The October 1930 issue of Radio News featured a revolutionary new radio design which was to completely alter the future of radio. This was the Stenode Radiostat which was designed by Dr. James Robinson, radio engineer of the Receptite Company of London, England.

Briefly, this design was a typical superheterodyne with a quartz crystal filter circuit just ahead of the second detector. The schematic diagrams illustrate the design. The text of the article had this to say: "

The last stage of i.f. amplification is obtained by means of a neutralized triode in preference to a screen-grid tube, owing to the superior power-handling capacity of the former. This stage of amplification immediately precedes the quartz crystal and its associated circuit, which may be termed the heart of the apparatus; this portion of the circuit is shown in greater detail in the accompanying diagram. The quartz crystal is used instead of a number of sharply-tuned cascade resonant circuits in order to obtain high selectivity; and that used in the Radiostat has a decrement of the order of 0.00004. It is obvious that the selectivity given by such an arrangement is much higher than could be easily obtained by a more normal method of cascade tuned circuits. The band width passed by this crystal circuit is only about 50 cycles; consequently any interference on a frequency different from the frequency of the desired station by more than 50 cycles should be completely eliminated."

The final IF stage of the Stenode Radiostat

The article continues with further descriptions of the design and a discourse on the previously presumed need for a wider pass-band of receive the sidebands created by the carrier modulating audio signal. The theory here was that sidebands were not needed for the reception of the audio signal and that by using this design stations could be separated by just one kilocycle on the broadcast band, effectively increasing the number of stations which could be on the air by a factor of ten.

Circuit of the Stenode Radiostat

Radio News featured this revolutionary design in following issues, each one elaborating on the theory and design of the Radiostat. Along the way they conceded that there was some loss in higher frequencies of audio but that this was compensated for by designing the audio amplifier to have more gain at the higher frequencies. The December issue featured comments by members of the profession, such as McMurdo Silver, James Millen, and others. Needless to say, there was some skepticism in their comments.

The "excitement" died down after the February issue and we presume the idea died soon after. The crystal filter, of course, was used (later) in communications receivers for reception of c.w. signals. Anyone who has tried to used the crystal filter on AM signals knows all-too-well what happens to the audio.

Cost will Limit Application
By McMurdo Silver

The Stenode Radiostat is a very interesting receiver design from a scientific viewpoint in affording an idea of what can be done by use of an extremely selective i.f. amplifier. Through its use, a present balance between image frequency and adjacent channel selectivity is upset in favor of a higher i.f. frequency which will require less selection ahead of the first detector to give the image frequency suppression which present broadcast conditions require.

There appears to be nothing in Mr. W. T. Cocking's article, (October Radio News) nor in what has appeared in the British press, however, which vitiates the present theory of side-band transmission advanced by J. R. Carson and others.

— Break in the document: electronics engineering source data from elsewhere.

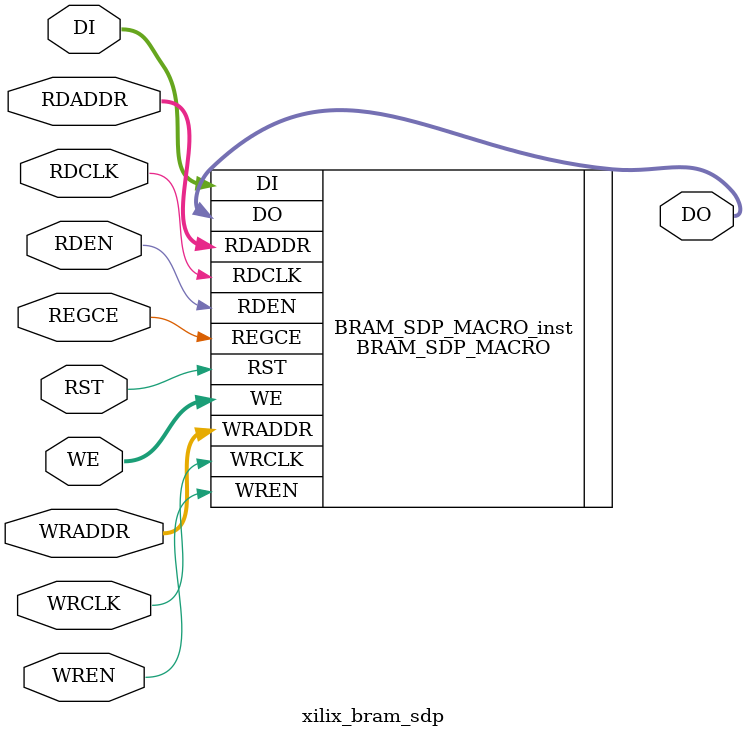
<source format=v>
module xilix_bram_sdp
#(  // Parameters
    parameter         BRAM_SIZE             = "36Kb",        // Target BRAM: "18Kb" or "36Kb"
    parameter integer OUT_REG               = 1,             // Optional port A output register (0 or 1)
    parameter integer INIT                  = 36'd0,         // Initial values on port A output port
    parameter         INIT_FILE             = "NONE",                    
    parameter integer READ_WIDTH            = 16,            // Valid values are 1-72 (37-72 only valid when BRAM_SIZE="36Kb")
    parameter         SIM_COLLISION_CHK     = "ALL",         // Collision check enable "ALL", "WARNING_ONLY", // "GENERATE_X_ONLY" or "NONE"
    parameter integer SRVAL                 = 36'd0,         // Set/Reset value for port A output
    parameter         WRITE_MODE            = "WRITE_FIRST", // "WRITE_FIRST", "READ_FIRST", or "NO_CHANGE"
    parameter         WRITE_WIDTH           = 16             // Valid values are 1-72 (37-72 only valid when BRAM_SIZE="36Kb")
)(  //Ports                                                    
    input  wire                             RST,             // 1-bit input reset
    input  wire                             RDCLK,           // 1-bit input read clock
    input  wire [ ADDR_WIDTH      -1 : 0 ]  RDADDR,          // Input read address, width defined by read port depth
    input  wire                             RDEN,            // 1-bit input read port enable
    input  wire                             REGCE,           // 1-bit input read output register enable
    output wire [ READ_WIDTH      -1 : 0 ]  DO,              // Output read data port, width defined by READ_WIDTH parameter
    input  wire                             WRCLK,           // 1-bit input write clock
    input  wire [ ADDR_WIDTH      -1 : 0 ]  WRADDR,          // Input write address, width defined by write port depth
    input  wire                             WREN,            // 1-bit input write port enable
    input  wire [ WE_WIDTH        -1 : 0 ]  WE,              // Input write enable, width defined by write port depth
    input  wire [ WRITE_WIDTH     -1 : 0 ]  DI               // Input write data port, width defined by WRITE_WIDTH parameter
);

localparam ADDR_WIDTH   = 4;

localparam WE_WIDTH = 4;

// ******************************************************************
// MACRO: SIMPLE DUAL PORT BRAM
// ******************************************************************
BRAM_SDP_MACRO #(
    .BRAM_SIZE              ( BRAM_SIZE                 ),   // Target BRAM, "18Kb" or "36Kb"
    .DEVICE                 ( "7SERIES"                 ),   // Target device: "VIRTEX5", "VIRTEX6", "SPARTAN6", "7SERIES"
    .WRITE_WIDTH            ( WRITE_WIDTH               ),   // Valid values are 1-72 (37-72 only valid when BRAM_SIZE="36Kb")
    .READ_WIDTH             ( READ_WIDTH                ),   // Valid values are 1-72 (37-72 only valid when BRAM_SIZE="36Kb")
    .DO_REG                 ( OUT_REG                   ),   // Optional output register (0 or 1)
    .INIT_FILE              ( INIT_FILE                 ),
    .SIM_COLLISION_CHECK    ( SIM_COLLISION_CHK         ),   // Collision check enable "ALL", "WARNING_ONLY", "GENERATE_X_ONLY" or "NONE"
    .SRVAL                  ( SRVAL                     ),   // Set/Reset value for port output
    .INIT                   ( INIT                      ),   // Initial values on output port
    .WRITE_MODE             ( WRITE_MODE                )    // Specify "READ_FIRST" for same clock or synchronous clocks. Specify "WRITE_FIRST for asynchronous clocks on ports
) BRAM_SDP_MACRO_inst (
    .RST                    ( RST                       ),   // 1-bit input reset
    .RDCLK                  ( RDCLK                     ),   // 1-bit input read clock
    .RDADDR                 ( RDADDR                    ),   // Input read address, width defined by read port depth
    .RDEN                   ( RDEN                      ),   // 1-bit input read port enable
    .REGCE                  ( REGCE                     ),   // 1-bit input read output register enable
    .DO                     ( DO                        ),   // Output read data port, width defined by READ_WIDTH parameter
    .WRCLK                  ( WRCLK                     ),   // 1-bit input write clock
    .WRADDR                 ( WRADDR                    ),   // Input write address, width defined by write port depth
    .WREN                   ( WREN                      ),   // 1-bit input write port enable
    .WE                     ( WE                        ),   // Input write enable, width defined by write port depth
    .DI                     ( DI                        )    // Input write data port, width defined by WRITE_WIDTH parameter
);

endmodule

</source>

The fact that a great deal of audio-frequency compensation is necessary seems to corroborate this. Fortunately, a great deal of frequency in discrimination can be tolerated by the average listener, and this probably accounts for the arrangement sounding "very good."

Its high cost, with other shortcomings which are recognized by the designer will probably limit its application to experimental and special purpose receivers for some time to come, since extremely good adjacent channel selectivity may be secured by conventional circuit designs and at a much lower cost. It can also be shown mathematically that the fidelity of a series of broadly tuned circuits in cascade is better than that of a single circuit giving equivalent selectivity at 10 or 20 kc from resonance. This practice is followed in the better current receiver designs and limits the amount of audio compensation required to a very reasonable value for excellent fidelity.